# Nubian bucks



## EmilyZ2012

I have 3 Nubian bucks and now that I feel like I have a pretty good foundation herd of does, I want to figure out what I'm doing with bucks. All three of these guys have great pedigrees and come from good milking genetics, the black having the best, but I wanted to see what people think about their conformation. Both of the bucks pictured are 2 years old. The third is 8 and dislocated a shoulder a few months ago, so I'm not going to bother with a picture. He is Flights of Fancy A1 Kryptonite and I'm keeping him until he dies. Would the other two be worth hanging onto, or sell both and buy up or sell one and keep the other? I don't know what the dam to the black and white one looks like, but the black buck's dam scored a 90 VVEE several years in a row and his sire has a star.


----------



## SalteyLove

Commenting to bump your post up! I'm no dairy expert but to my eyes the first guy far outweighs the second but it's just one photograph


----------



## groovyoldlady

I agree. There are some positives for both of them, but first buck a bit better. However, it would be easier to judge them if they were "set up" for the side photo and if you had a nice photo of them head on (to judge width) and from the rear.


----------



## nicolemackenzie

I don't like the first one.
Short body
Long pasterns
Posty
Short rump
Lacks brisket
Legs are not smooth and straight. 
Lacks blending 

Second guy has a nice brisket
Straighter front legs
Stronger feet and legs

But us also steep in the rump and weak in chine .
Not as masculine as first buck.

Are either of them stronger in areas your does are weak in?


----------



## nicolemackenzie

But maybe it's just the photos.


----------



## EmilyZ2012

nicolemackenzie said:


> I don't like the first one.
> Short body
> Long pasterns
> Posty
> Short rump
> Lacks brisket
> Legs are not smooth and straight.
> Lacks blending
> 
> Second guy has a nice brisket
> Straighter front legs
> Stronger feet and legs
> 
> But us also steep in the rump and weak in chine .
> Not as masculine as first buck.
> 
> Are either of them stronger in areas your does are weak in?


Thank you for replying! I never felt like the black one had good conformation, but I bought him for the milking genetics. He should improve udders in my herd. I honestly don't think the black and white will improve anything in my herd, but rather keep me where I am now, so I think the best thing for me is to sell him. He was given to me, so I didn't want to pass up a free registered goat! The main things I'm trying to fix are udders and top lines. Most of my girls are high in the hips and could use better udder attachment.


----------



## nicolemackenzie

What is the third Bucks strengths ?


----------



## EmilyZ2012

nicolemackenzie said:


> What is the third Bucks strengths ?











Here's an older picture of him. Not the best, but the best I have. His dam had good udder structure and attachments and he has a better top line than any of my other boys and nice brisket extension. I'm not good at looking at legs and know he's standing on a hill here, so he's not lined up like he could be. I can get a picture of him currently, but he'll look funny. The vet said to leave the dislocated shoulder and let it heal in place, so that's what I did.


----------



## nicolemackenzie

Nice brisket, rear leg angulation, and I like how his legs are thicker and stronger looking. I really dislike spindly legs. Do you have daughters from him?


----------



## capracreek

This is my personal thought only but if you want to also improve top lines which are very important to the overall structure and long term performance I would buy up. You won't go up unless you correct some of the faults it just becomes part of your overall herd structure. This comes from breeding and showing Dobermans for years so might not apply to goats but I still have to have a strong top line as it supports the goat


----------



## EmilyZ2012

nicolemackenzie said:


> Nice brisket, rear leg angulation, and I like how his legs are thicker and stronger looking. I really dislike spindly legs. Do you have daughters from him?

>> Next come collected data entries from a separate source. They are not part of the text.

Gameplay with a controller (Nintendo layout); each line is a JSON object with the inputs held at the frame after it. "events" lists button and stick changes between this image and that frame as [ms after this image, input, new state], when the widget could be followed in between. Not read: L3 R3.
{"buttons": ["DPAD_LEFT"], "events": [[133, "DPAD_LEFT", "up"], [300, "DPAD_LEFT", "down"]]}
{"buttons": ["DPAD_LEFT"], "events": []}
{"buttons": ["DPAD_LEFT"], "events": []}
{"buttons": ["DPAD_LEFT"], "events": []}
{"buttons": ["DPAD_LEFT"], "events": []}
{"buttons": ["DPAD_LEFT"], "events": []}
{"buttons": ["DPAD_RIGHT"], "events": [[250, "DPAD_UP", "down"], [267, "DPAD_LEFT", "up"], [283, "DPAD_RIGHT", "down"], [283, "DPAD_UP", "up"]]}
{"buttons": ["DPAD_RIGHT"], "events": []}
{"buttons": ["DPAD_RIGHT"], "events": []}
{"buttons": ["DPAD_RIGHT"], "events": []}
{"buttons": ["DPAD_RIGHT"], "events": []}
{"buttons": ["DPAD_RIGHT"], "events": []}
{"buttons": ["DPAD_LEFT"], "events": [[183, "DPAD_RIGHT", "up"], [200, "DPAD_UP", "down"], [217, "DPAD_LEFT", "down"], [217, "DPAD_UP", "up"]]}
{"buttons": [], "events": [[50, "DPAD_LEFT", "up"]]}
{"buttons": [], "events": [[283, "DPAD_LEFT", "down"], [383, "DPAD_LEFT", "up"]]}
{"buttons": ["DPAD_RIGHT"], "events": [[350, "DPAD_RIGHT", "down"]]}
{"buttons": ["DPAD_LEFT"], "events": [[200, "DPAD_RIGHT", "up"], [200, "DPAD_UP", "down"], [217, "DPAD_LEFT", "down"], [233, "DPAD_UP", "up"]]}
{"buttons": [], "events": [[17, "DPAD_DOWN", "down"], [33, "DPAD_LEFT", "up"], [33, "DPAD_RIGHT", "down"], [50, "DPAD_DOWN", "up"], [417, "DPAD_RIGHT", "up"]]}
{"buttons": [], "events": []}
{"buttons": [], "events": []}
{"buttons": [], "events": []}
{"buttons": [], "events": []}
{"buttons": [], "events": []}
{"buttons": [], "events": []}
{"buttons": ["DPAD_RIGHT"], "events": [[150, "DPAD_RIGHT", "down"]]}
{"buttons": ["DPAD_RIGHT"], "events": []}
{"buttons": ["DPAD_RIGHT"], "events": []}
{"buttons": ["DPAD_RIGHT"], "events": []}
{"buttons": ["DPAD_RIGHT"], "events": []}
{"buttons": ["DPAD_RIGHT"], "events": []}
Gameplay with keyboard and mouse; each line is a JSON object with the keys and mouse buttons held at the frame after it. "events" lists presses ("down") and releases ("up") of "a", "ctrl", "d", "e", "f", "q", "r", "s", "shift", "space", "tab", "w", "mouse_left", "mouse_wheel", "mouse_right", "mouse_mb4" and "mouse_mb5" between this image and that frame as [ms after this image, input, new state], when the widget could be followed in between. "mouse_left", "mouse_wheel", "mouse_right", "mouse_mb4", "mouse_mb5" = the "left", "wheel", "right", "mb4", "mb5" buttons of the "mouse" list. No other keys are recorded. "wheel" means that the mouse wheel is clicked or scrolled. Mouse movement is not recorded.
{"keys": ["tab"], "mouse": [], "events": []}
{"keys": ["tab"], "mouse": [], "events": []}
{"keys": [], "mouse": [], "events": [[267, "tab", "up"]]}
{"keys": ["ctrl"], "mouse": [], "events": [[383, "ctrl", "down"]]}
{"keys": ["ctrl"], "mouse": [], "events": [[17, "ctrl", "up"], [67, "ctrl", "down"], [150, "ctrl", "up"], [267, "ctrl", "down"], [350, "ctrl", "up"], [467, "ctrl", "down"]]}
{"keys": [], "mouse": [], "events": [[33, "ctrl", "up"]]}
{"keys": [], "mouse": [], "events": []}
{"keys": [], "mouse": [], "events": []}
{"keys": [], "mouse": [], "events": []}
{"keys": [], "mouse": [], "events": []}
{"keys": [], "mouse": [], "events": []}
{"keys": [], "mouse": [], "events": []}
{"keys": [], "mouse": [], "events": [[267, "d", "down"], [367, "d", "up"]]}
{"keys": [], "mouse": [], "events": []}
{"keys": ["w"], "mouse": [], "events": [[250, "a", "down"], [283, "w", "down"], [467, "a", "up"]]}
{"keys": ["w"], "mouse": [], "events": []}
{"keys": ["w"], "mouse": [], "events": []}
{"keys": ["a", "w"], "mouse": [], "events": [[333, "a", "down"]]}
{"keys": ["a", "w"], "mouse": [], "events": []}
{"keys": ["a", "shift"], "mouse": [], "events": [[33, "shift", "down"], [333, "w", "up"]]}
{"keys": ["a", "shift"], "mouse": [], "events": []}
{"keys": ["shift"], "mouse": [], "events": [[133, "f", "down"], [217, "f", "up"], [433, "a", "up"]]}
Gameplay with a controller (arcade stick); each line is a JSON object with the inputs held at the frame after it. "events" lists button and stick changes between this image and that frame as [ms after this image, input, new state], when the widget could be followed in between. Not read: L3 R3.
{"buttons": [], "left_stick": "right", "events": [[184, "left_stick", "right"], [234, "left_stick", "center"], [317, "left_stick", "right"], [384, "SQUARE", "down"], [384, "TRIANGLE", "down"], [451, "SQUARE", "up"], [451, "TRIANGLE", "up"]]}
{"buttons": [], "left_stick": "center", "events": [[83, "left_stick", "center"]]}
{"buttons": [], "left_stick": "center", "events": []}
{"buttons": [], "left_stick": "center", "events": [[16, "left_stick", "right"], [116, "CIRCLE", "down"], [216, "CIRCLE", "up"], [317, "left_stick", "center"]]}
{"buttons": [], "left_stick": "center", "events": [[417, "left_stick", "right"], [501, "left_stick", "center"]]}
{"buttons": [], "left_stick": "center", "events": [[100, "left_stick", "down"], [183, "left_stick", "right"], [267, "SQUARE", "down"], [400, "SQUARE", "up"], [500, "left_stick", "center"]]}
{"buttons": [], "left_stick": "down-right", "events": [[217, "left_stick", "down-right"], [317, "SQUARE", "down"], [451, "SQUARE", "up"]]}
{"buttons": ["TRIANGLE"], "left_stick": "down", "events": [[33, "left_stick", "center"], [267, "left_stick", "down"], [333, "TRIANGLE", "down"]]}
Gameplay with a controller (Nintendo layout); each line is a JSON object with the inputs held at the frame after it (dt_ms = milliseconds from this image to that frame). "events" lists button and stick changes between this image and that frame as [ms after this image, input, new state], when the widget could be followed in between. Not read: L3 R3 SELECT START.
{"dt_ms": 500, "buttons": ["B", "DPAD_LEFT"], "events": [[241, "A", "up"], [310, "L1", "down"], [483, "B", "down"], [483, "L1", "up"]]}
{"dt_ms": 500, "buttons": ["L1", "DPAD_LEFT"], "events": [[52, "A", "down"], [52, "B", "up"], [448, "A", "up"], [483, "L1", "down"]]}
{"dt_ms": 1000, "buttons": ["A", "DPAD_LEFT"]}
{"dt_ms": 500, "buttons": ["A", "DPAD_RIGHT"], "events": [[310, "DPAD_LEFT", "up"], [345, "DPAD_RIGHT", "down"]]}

Yes, I have 3 doelings from him this year. Here are the two I have decent pictures of.


----------



## EmilyZ2012

capracreek said:


> This is my personal thought only but if you want to also improve top lines which are very important to the overall structure and long term performance I would buy up. You won't go up unless you correct some of the faults it just becomes part of your overall herd structure. This comes from breeding and showing Dobermans for years so might not apply to goats but I still have to have a strong top line as it supports the goat


Thank you for your input!


----------



## nicolemackenzie

Do you have a preference for PB over American? Just curious.

What are the other two's registered names?


----------



## EmilyZ2012

nicolemackenzie said:


> Do you have a preference for PB over American? Just curious.
> 
> What are the other two's registered names?


For bucks, I prefer purebred, but I'm not picky about does. I have an NOA doe, 3 American does, and a grade doeling(the red one). The black one is Udderly Southern Harley and the other is McCord Clan Farm AJ.


----------



## nicolemackenzie

So Harley's sire had average shoulders and back and only a good rump

http://adgagenetics.org/PedigreePrint.aspx?RegNumber=N001719767

Harley's dam only had good shoulders and only average feet. Back and rump are very good. Udder went from E as a four year old to only a good as a five year old... wonder why.
http://adgagenetics.org/PedigreePrint.aspx?RegNumber=N001471823

Her type eval is pretty good except in the rump but doesn't have good percent reliability.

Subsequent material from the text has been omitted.